Title: Terrain-Dependent RF Signal Propagation Mapping
Author(s): Katharina Guth
Research Objectives: The purpose of this research was to analyze radio frequency (RF) signal propagation in relation to terrain and radio frequency during EVAs at the MDRS site. Understanding RF propagation is critical for maintaining reliable communication, ensuring crew safety, and optimizing repeater placement for long-range communication. This study aimed to identify areas of signal attenuation, evaluate line-of-sight and elevation effects, and create terrain-dependent propagation maps for operational planning.

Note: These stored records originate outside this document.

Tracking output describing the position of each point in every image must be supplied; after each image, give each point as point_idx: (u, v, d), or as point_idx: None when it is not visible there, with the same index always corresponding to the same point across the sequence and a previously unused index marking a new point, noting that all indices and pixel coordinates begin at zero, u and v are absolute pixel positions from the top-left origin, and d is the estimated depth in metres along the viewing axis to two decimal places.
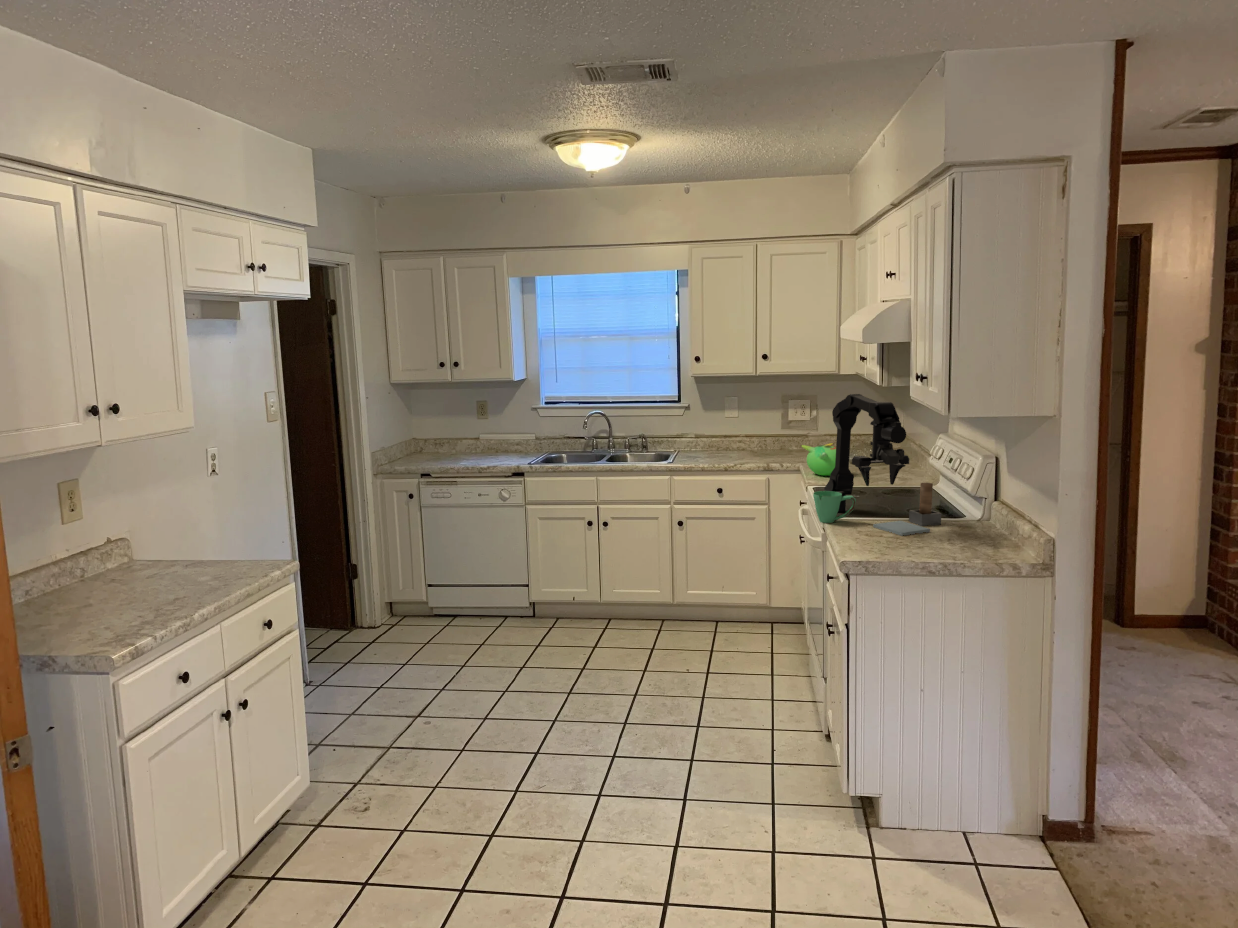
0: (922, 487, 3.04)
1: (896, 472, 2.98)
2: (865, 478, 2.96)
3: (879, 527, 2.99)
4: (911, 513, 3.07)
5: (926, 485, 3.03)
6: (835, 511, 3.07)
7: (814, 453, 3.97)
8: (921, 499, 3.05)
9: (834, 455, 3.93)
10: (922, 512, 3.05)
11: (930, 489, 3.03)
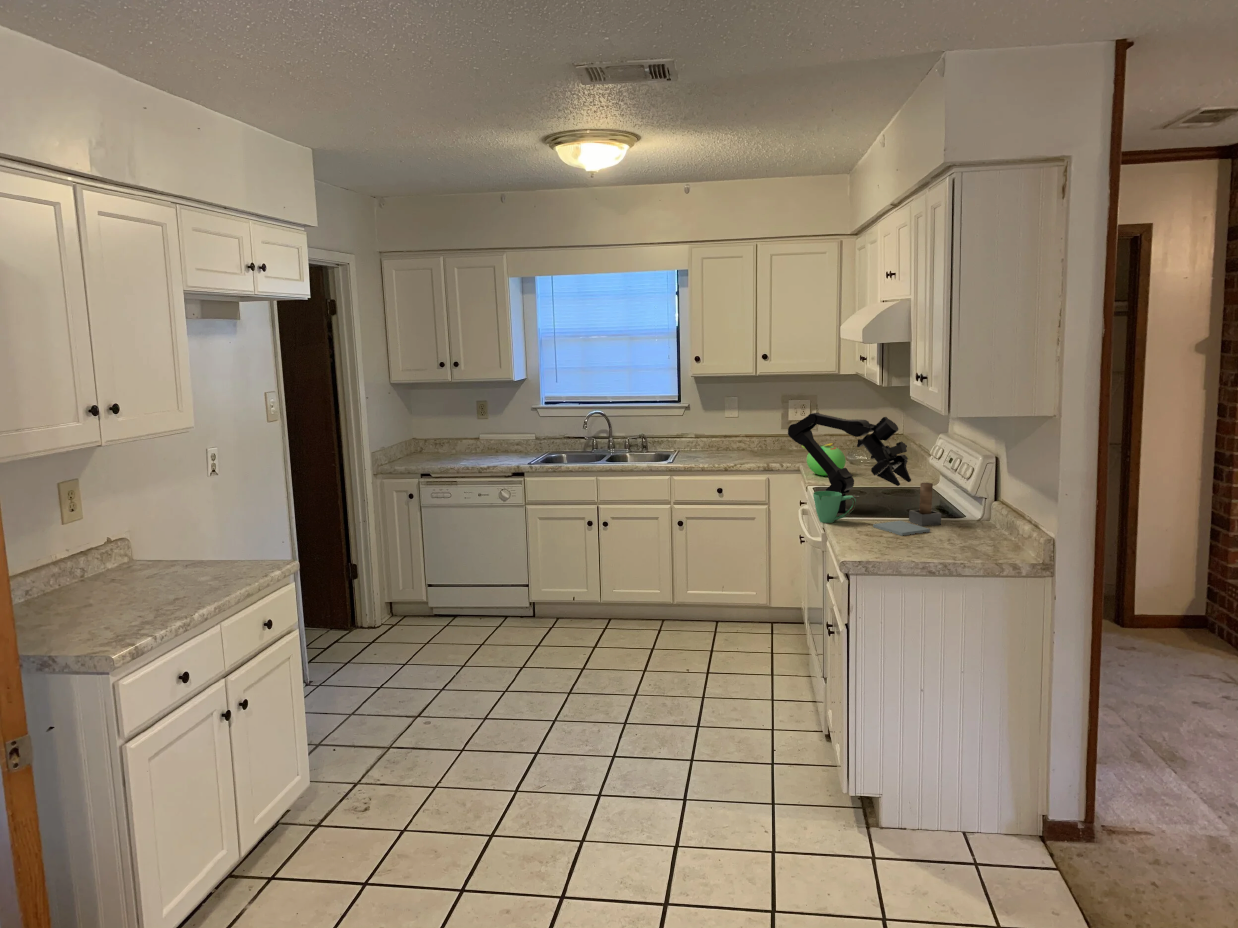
0: (922, 487, 3.04)
1: (906, 469, 3.14)
2: (893, 479, 3.06)
3: (879, 527, 2.99)
4: (911, 513, 3.07)
5: (926, 485, 3.03)
6: (835, 511, 3.07)
7: None
8: (921, 499, 3.05)
9: (834, 455, 3.93)
10: (922, 512, 3.05)
11: (930, 489, 3.03)
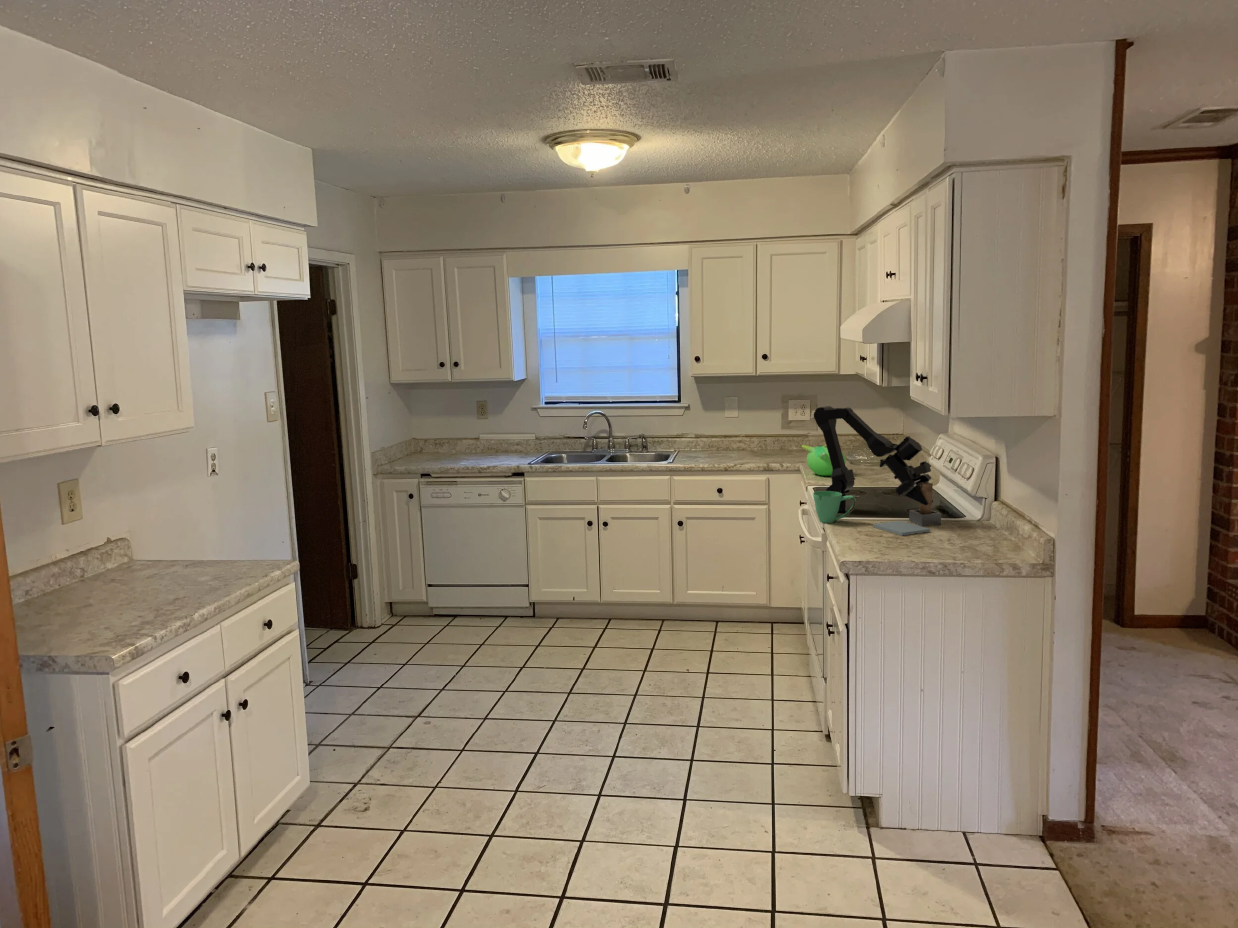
0: (922, 487, 3.04)
1: None
2: (921, 498, 3.03)
3: (879, 527, 2.99)
4: (911, 513, 3.07)
5: (926, 485, 3.03)
6: (835, 511, 3.07)
7: (814, 453, 3.97)
8: None
9: None
10: (922, 512, 3.05)
11: (930, 489, 3.03)
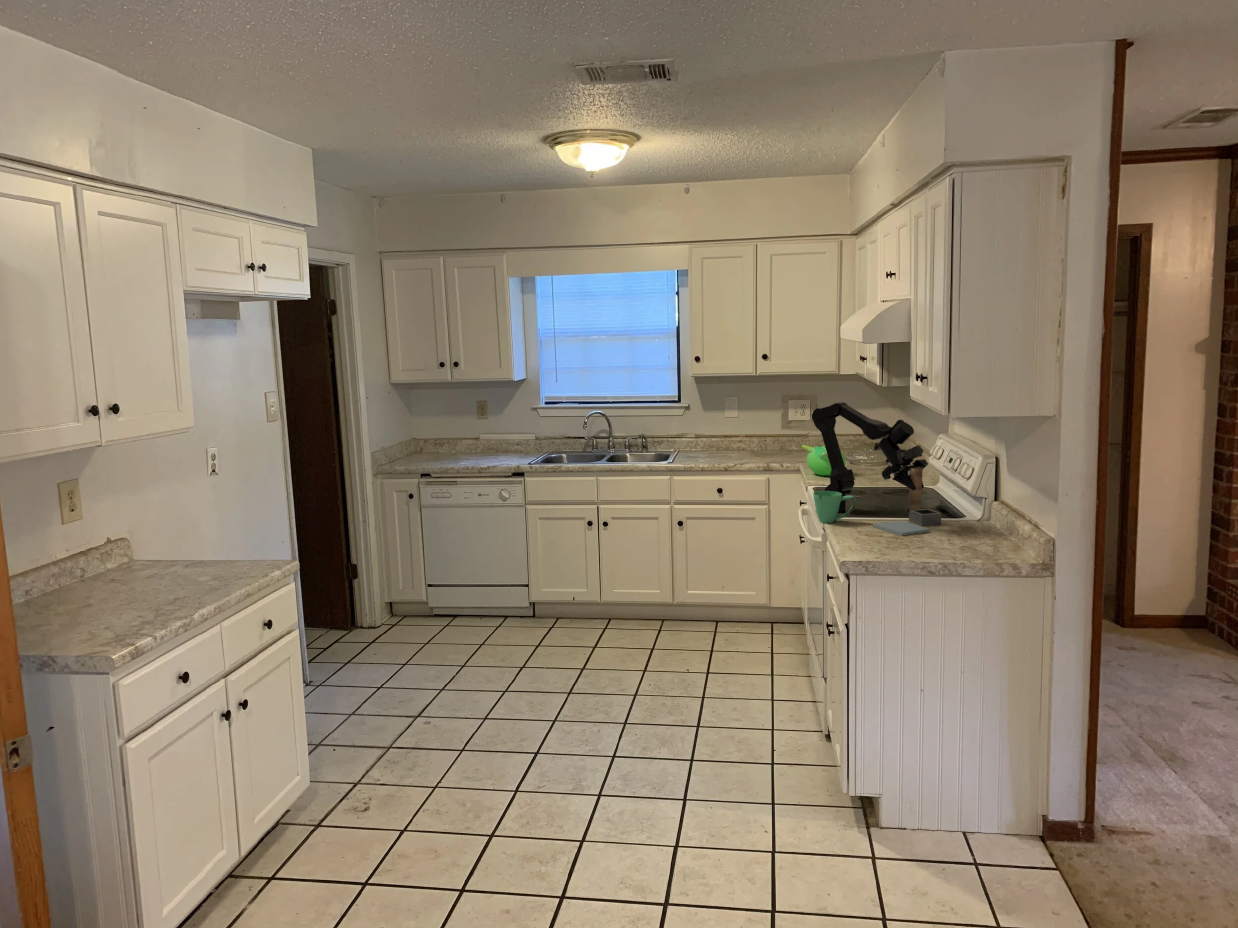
0: (911, 472, 2.98)
1: None
2: (908, 483, 2.97)
3: (879, 527, 2.99)
4: (911, 513, 3.07)
5: (914, 470, 2.96)
6: (835, 511, 3.07)
7: (814, 453, 3.97)
8: None
9: None
10: (910, 497, 2.99)
11: (919, 474, 2.96)
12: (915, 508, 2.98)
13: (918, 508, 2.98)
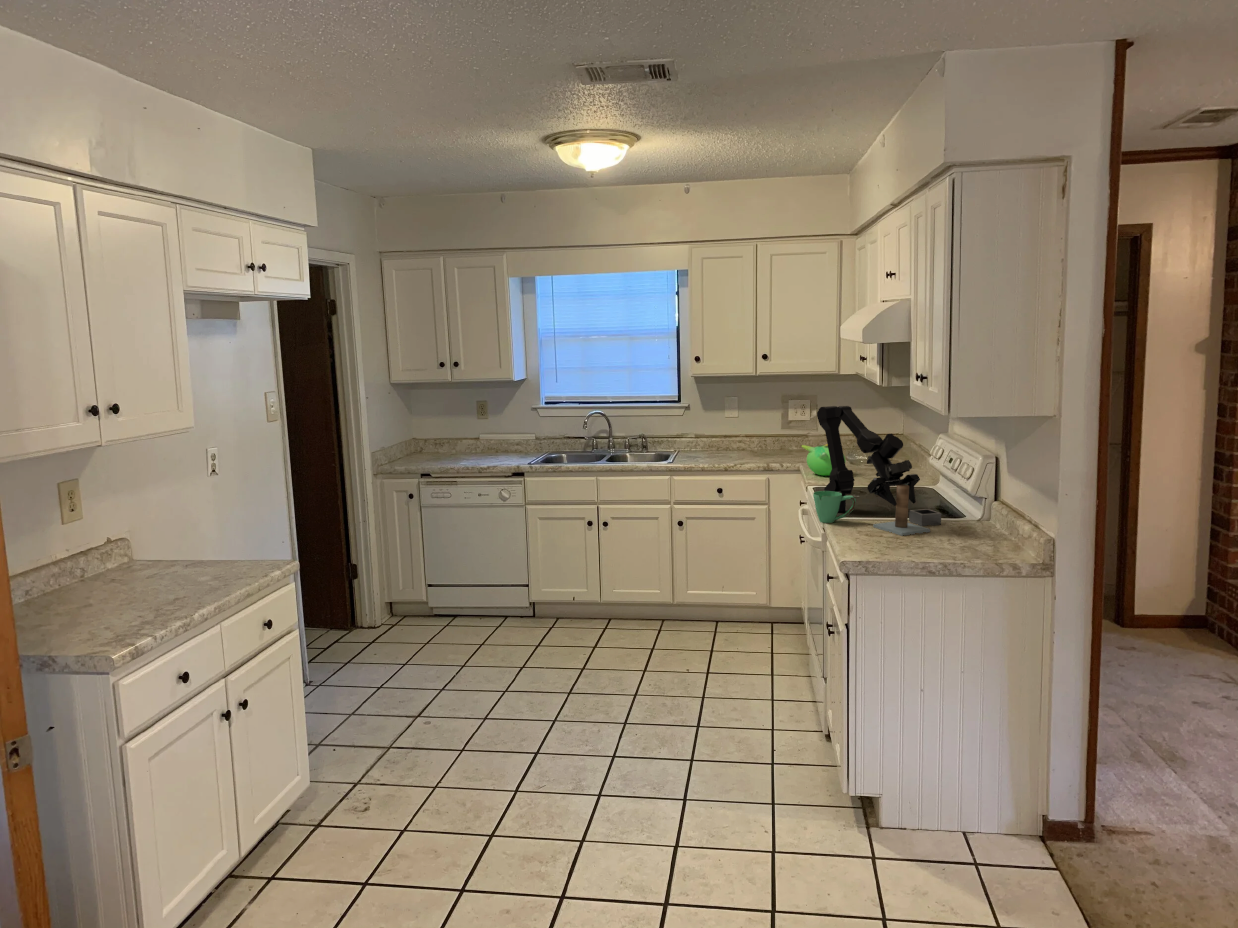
0: (897, 489, 2.95)
1: (912, 489, 2.98)
2: (890, 498, 2.94)
3: (879, 527, 2.99)
4: (911, 513, 3.07)
5: (900, 487, 2.94)
6: (835, 511, 3.07)
7: (814, 453, 3.97)
8: (896, 501, 2.96)
9: None
10: (896, 515, 2.96)
11: (904, 492, 2.94)
12: (901, 526, 2.96)
13: (904, 526, 2.96)
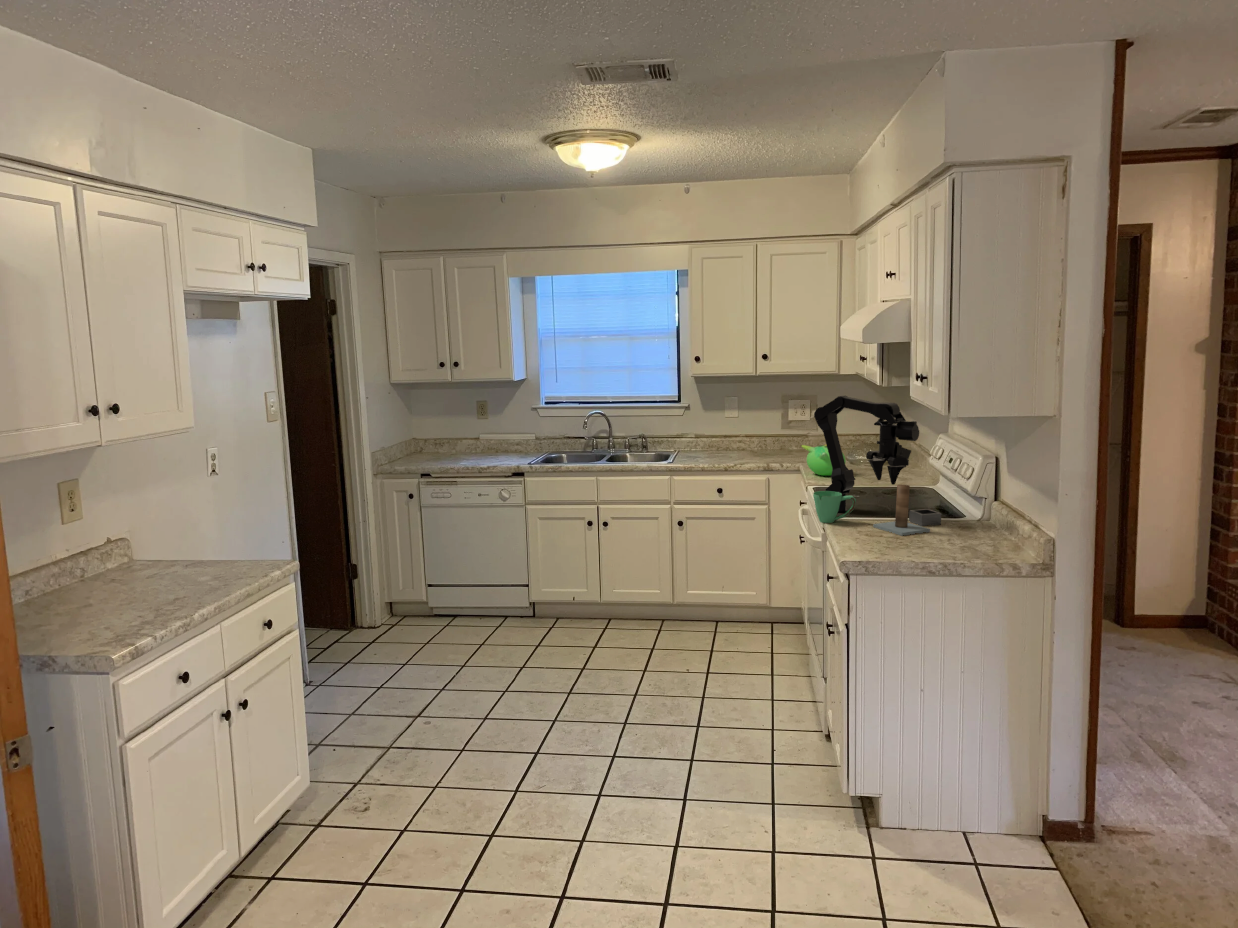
0: (897, 489, 2.96)
1: None
2: (895, 477, 3.07)
3: (879, 527, 2.99)
4: (911, 513, 3.07)
5: (900, 487, 2.94)
6: (835, 511, 3.07)
7: (814, 453, 3.97)
8: (896, 501, 2.96)
9: None
10: (896, 514, 2.96)
11: (904, 491, 2.94)
12: (901, 526, 2.96)
13: (904, 526, 2.96)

Methods and Experimental Setup: Five EVAs were conducted which provided RF data. During each EVA, the SS11 RF Field Strength Meter, equipped with an SMA male telescopic antenna, was used to measure relative RF field intensity. Antenna length was adjusted based on the quarter-wave calculation for the transmitted frequencies. GPS coordinates, including longitude, latitude, and elevation, were recorded simultaneously using a Garmin GPSMap64.
The HAB crew transmitted RF signals for one-minute durations on two channels: 152.375 MHz (Channel 1, long-range with the repeater) and ~162.995 MHz (Channel 3, local HAB base communication). Video recordings of the RF meter were captured during EVAs to allow post-mission extraction of signal strength data. Time stamps allowed alignment of GPS positions with RF readings, enabling spatial correlation between terrain features and signal behavior.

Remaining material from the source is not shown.